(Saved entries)

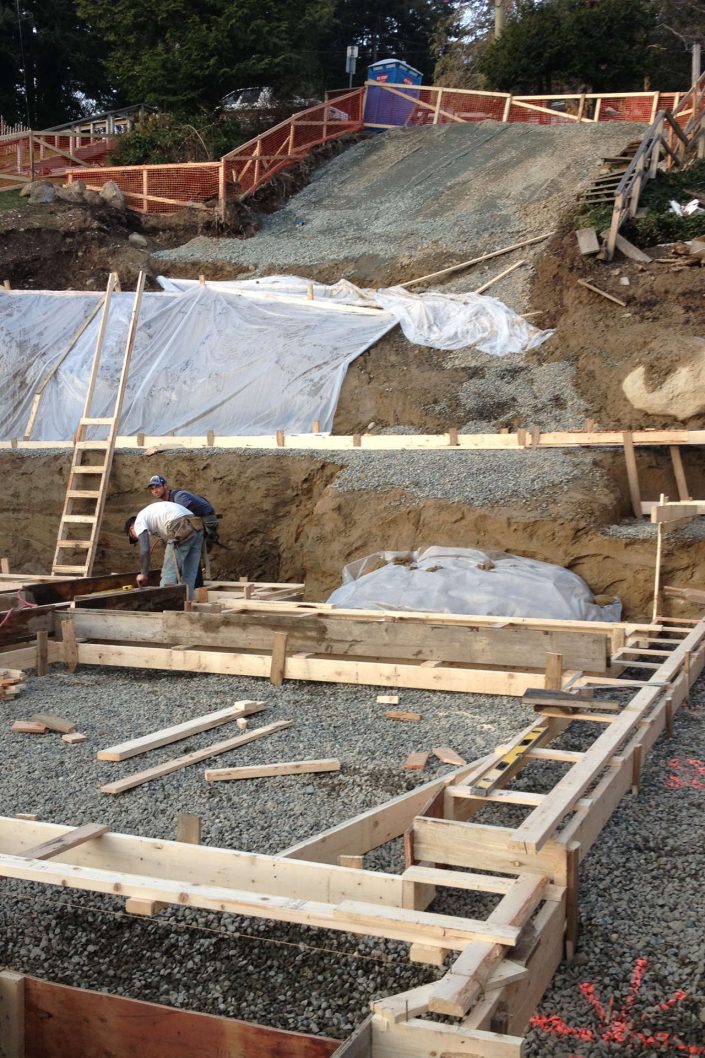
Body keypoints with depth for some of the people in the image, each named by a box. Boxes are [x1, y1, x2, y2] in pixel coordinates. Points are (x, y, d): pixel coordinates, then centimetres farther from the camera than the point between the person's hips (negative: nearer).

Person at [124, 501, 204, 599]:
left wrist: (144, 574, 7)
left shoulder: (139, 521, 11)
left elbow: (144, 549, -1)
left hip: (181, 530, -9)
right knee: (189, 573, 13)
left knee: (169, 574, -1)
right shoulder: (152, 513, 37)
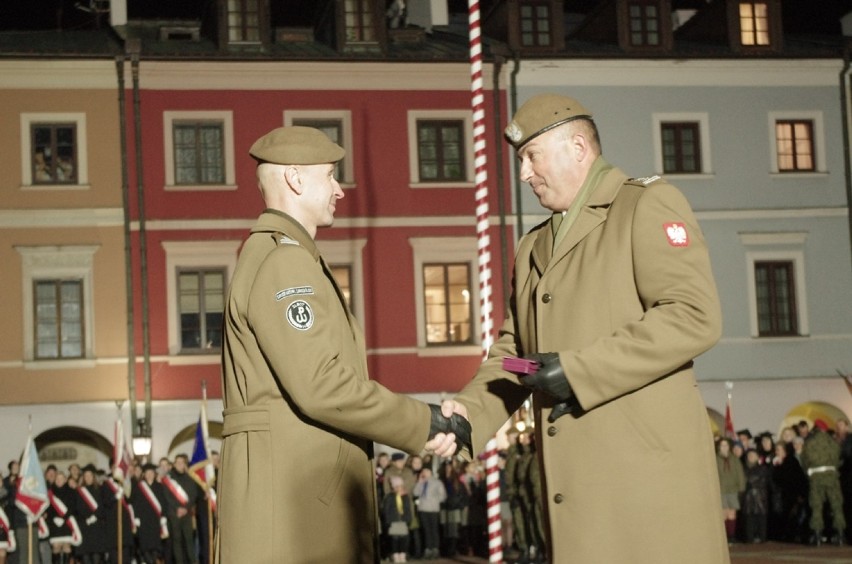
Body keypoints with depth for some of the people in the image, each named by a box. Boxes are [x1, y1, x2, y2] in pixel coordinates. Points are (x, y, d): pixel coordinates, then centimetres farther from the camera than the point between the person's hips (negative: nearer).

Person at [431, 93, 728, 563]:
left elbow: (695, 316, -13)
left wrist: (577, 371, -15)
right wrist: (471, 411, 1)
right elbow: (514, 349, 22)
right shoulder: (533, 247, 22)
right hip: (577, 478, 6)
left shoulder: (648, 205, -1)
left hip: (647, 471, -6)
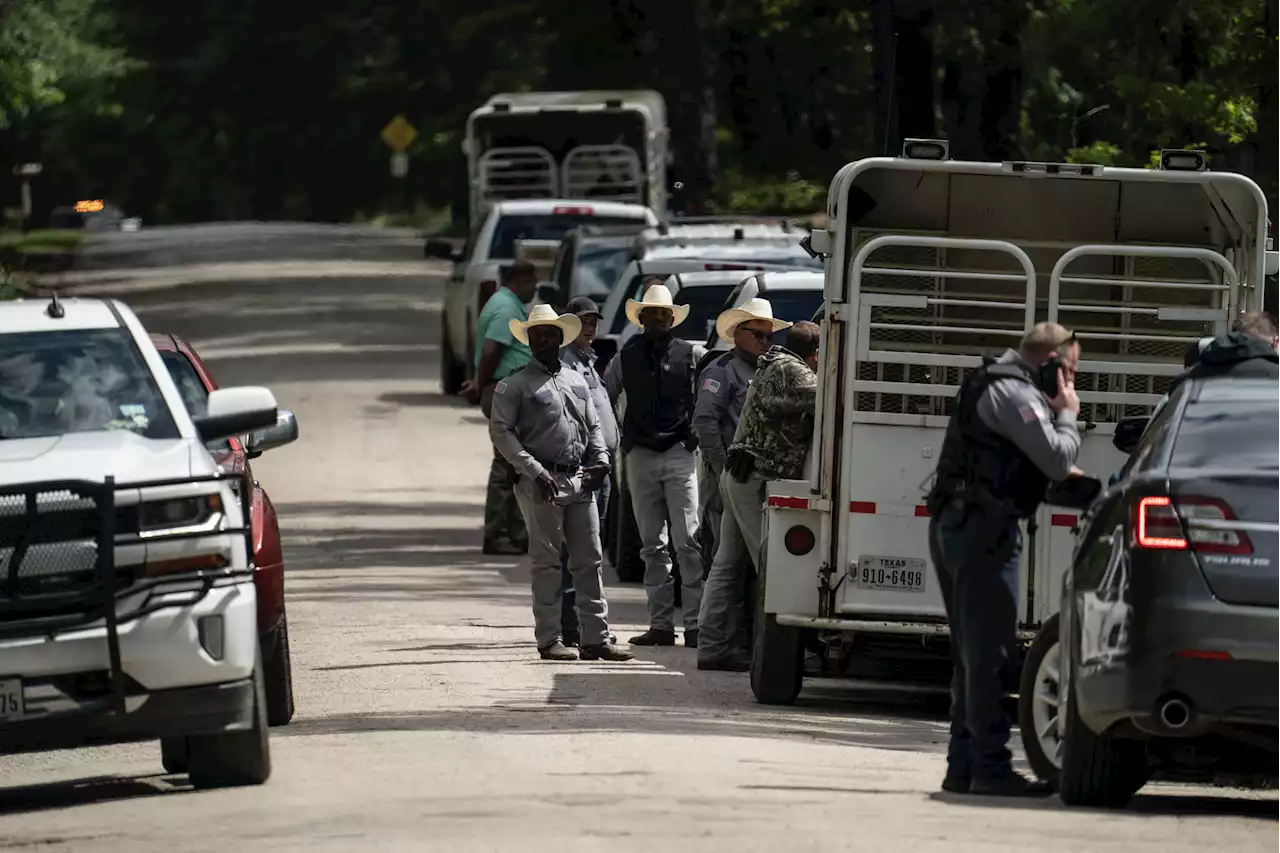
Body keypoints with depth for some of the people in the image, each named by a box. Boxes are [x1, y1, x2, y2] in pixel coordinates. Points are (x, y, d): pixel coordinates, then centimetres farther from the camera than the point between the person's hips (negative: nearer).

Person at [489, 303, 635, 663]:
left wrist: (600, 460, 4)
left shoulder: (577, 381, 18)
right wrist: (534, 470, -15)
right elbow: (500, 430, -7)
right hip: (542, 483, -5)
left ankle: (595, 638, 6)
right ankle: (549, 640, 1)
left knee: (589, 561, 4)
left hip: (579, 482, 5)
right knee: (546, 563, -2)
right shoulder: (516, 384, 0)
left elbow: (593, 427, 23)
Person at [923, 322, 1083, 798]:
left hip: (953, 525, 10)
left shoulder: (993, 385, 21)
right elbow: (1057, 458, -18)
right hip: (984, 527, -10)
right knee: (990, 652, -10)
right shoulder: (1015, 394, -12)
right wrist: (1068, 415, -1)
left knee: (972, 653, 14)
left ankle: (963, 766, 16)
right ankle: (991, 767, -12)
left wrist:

WORK REQUEST
Please extract every one of these lines word for word, leaving the pictures out of your answer.

SOLUTION TO THE PROBLEM
Body keypoints with depth for some of the people in the image, each named by a box. Boxes are [x1, y1, x2, y2] in pixel coordinates. Points are (x, y, d): pixel coordinates, then centimetres farther from the camera than the point between the person's hips (negative: nearer).

Person at [124, 501, 204, 599]:
left wrist: (144, 574, 7)
left shoulder: (139, 521, 11)
left elbow: (144, 549, -1)
left hip: (181, 530, -9)
right knee: (189, 573, 13)
left knee: (169, 574, -1)
right shoulder: (152, 513, 37)
Body keypoints with depth for some of the people in the image, each named by a box. Boxes are [x1, y1, x2, y2] in pixel coordinates. Points are (x, y, d): pixel coordinates, then centimetres farther from the camera than the point between the person's hips (negative: nearer).

Person at [431, 93, 728, 563]:
left elbow: (695, 316, -13)
left wrist: (577, 371, -15)
right wrist: (471, 411, 1)
right elbow: (514, 349, 22)
right shoulder: (533, 247, 22)
right hip: (577, 478, 6)
left shoulder: (648, 205, -1)
left hip: (647, 471, -6)
Body keypoints with depth for some of the people in the image, each named by a box. Boxes are [x1, y1, x2, y2] in pixel coordinates. Points are (x, y, d): pixel coordinates, then centimetres farther from the camera than the point between the person's hips (negative: nearer).

Person at [489, 303, 635, 663]:
left wrist: (600, 460, 4)
left shoulder: (577, 381, 18)
right wrist: (534, 470, -15)
right elbow: (500, 430, -7)
right hip: (542, 483, -5)
left ankle: (595, 638, 6)
right ankle: (549, 640, 1)
left knee: (589, 561, 4)
left hip: (579, 482, 5)
right knee: (546, 563, -2)
right shoulder: (516, 384, 0)
left elbow: (593, 427, 23)
Person at [923, 322, 1083, 798]:
left hip: (953, 525, 10)
left shoulder: (993, 385, 21)
right elbow: (1057, 458, -18)
right hip: (984, 527, -10)
right knee: (990, 652, -10)
right shoulder: (1015, 394, -12)
right wrist: (1068, 415, -1)
left knee: (972, 653, 14)
left ankle: (963, 766, 16)
right ankle: (991, 767, -12)
left wrist:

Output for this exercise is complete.